*** Opening DATA SECTION ***

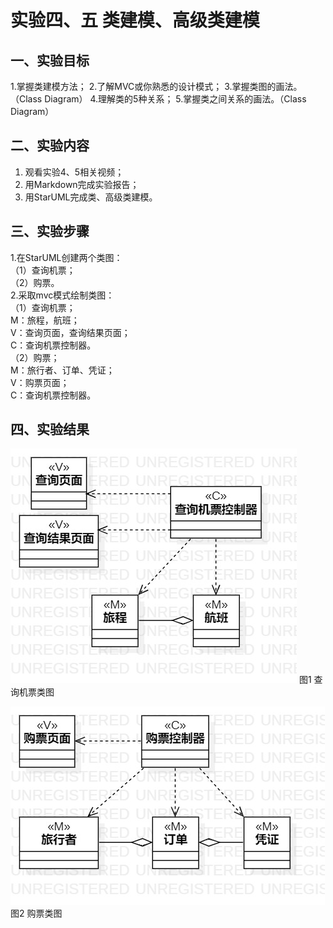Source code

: # 实验四、五   类建模、高级类建模
## 一、实验目标

1.掌握类建模方法；
2.了解MVC或你熟悉的设计模式；
3.掌握类图的画法。（Class Diagram）
4.理解类的5种关系；
5.掌握类之间关系的画法。（Class Diagram）

## 二、实验内容

1. 观看实验4、5相关视频；
2. 用Markdown完成实验报告；
3. 用StarUML完成类、高级类建模。


## 三、实验步骤  

1.在StarUML创建两个类图：  
（1）查询机票；  
（2）购票。  
2.采取mvc模式绘制类图：  
（1）查询机票；  
M：旅程，航班；  
V：查询页面，查询结果页面；  
C：查询机票控制器。  
（2）购票；  
M：旅行者、订单、凭证；  
V：购票页面；  
C：查询机票控制器。  

## 四、实验结果

![查询机票类图](./Lab4_ClassDiagram1.jpg)
图1 查询机票类图

![购票类图](./Lab4_ClassDiagram2.jpg)
图2 购票类图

*** Closing DATA SECTION ***

# EXERCISE REQUIREMENTS
Please output the source text of every entry line for line, without changing anything, and omit the pictures.

# WRITTEN SOLUTION
Source code

: # 实验四、五   类建模、高级类建模
## 一、实验目标

1.掌握类建模方法；
2.了解MVC或你熟悉的设计模式；
3.掌握类图的画法。（Class Diagram）
4.理解类的5种关系；
5.掌握类之间关系的画法。（Class Diagram）

## 二、实验内容

1. 观看实验4、5相关视频；
2. 用Markdown完成实验报告；
3. 用StarUML完成类、高级类建模。


## 三、实验步骤  

1.在StarUML创建两个类图：  
（1）查询机票；  
（2）购票。  
2.采取mvc模式绘制类图：  
（1）查询机票；  
M：旅程，航班；  
V：查询页面，查询结果页面；  
C：查询机票控制器。  
（2）购票；  
M：旅行者、订单、凭证；  
V：购票页面；  
C：查询机票控制器。  

## 四、实验结果

![查询机票类图](./Lab4_ClassDiagram1.jpg)
图1 查询机票类图

![购票类图](./Lab4_ClassDiagram2.jpg)
图2 购票类图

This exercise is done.